═════ PASSAGE FOR REVIEW

When we look at spreadsheets or large amounts of data, its hard for us to understand what is really happening. But when we visually interpret the data then everything starts making sense.
Question 1. Find the total number of hard disks for a given model
Question 2. Find total failures for a hard disk models
Question 3. How do you compute failure rate for a model
Question 4. Given a model and capacity bytes, what does failure count look like
Question 5. Let us count how many days each hard disk ran
Question 6. Find the average running time for failed hard disks and average running time for hard disks that have not failed
Question 7. How about using hours (SMART_9) column now and co-relate it with failure
Question 8. Given the data , identify the model and capacity of the hard disk to buy based on how long it runs
First let us look at our data
In [ ]:
import pandas as pd
import matplotlib.pyplot as plt
import seaborn as sns
import numpy as np
In [ ]:
%matplotlib inline
plt.style.use('ggplot')

══════════
═════ SUPPLIED ENTRIES

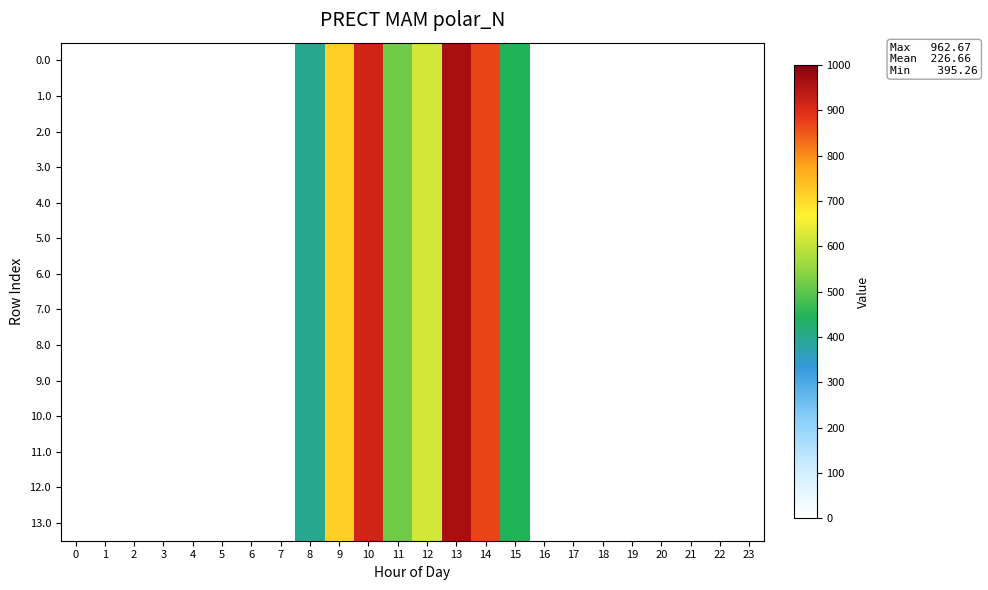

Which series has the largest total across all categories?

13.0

══════════
═════ SUPPLIED ENTRIES

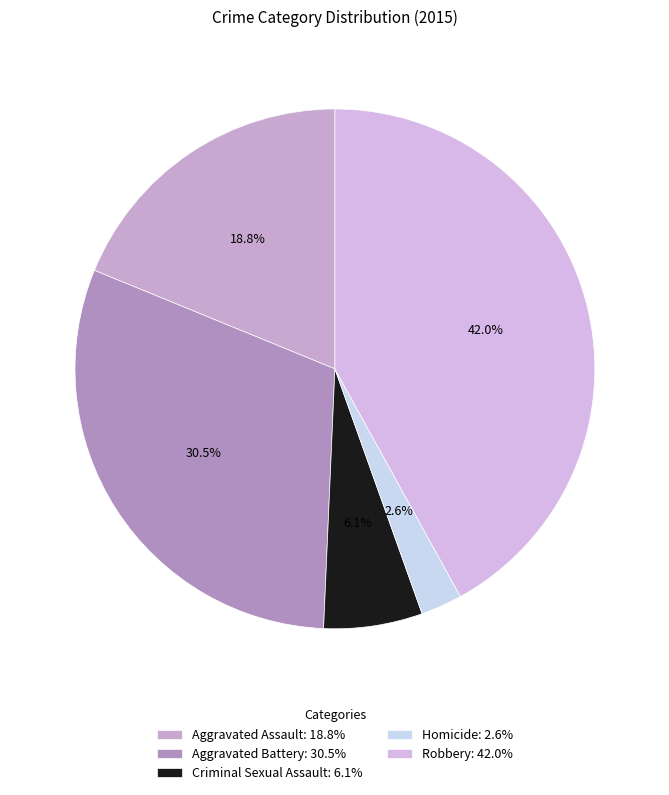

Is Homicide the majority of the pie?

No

══════════

§ **WHAT TO WORK ON**
1. Quote the hard disk analysis above between "When we look" and "starts making sense.", inclusive.
2. Answer these questions using the hard disk analysis above:
(a) Which column does the hard disk analysis name as holding hours?
(b) Which plotting style is applied with plt.style.use?
(c) Which library is imported under the alias sns?

§ **RESULTS**
1.
When we look at spreadsheets or large amounts of data, its hard for us to understand what is really happening. But when we visually interpret the data then everything starts making sense.

2.
(a) SMART_9
(b) ggplot
(c) seaborn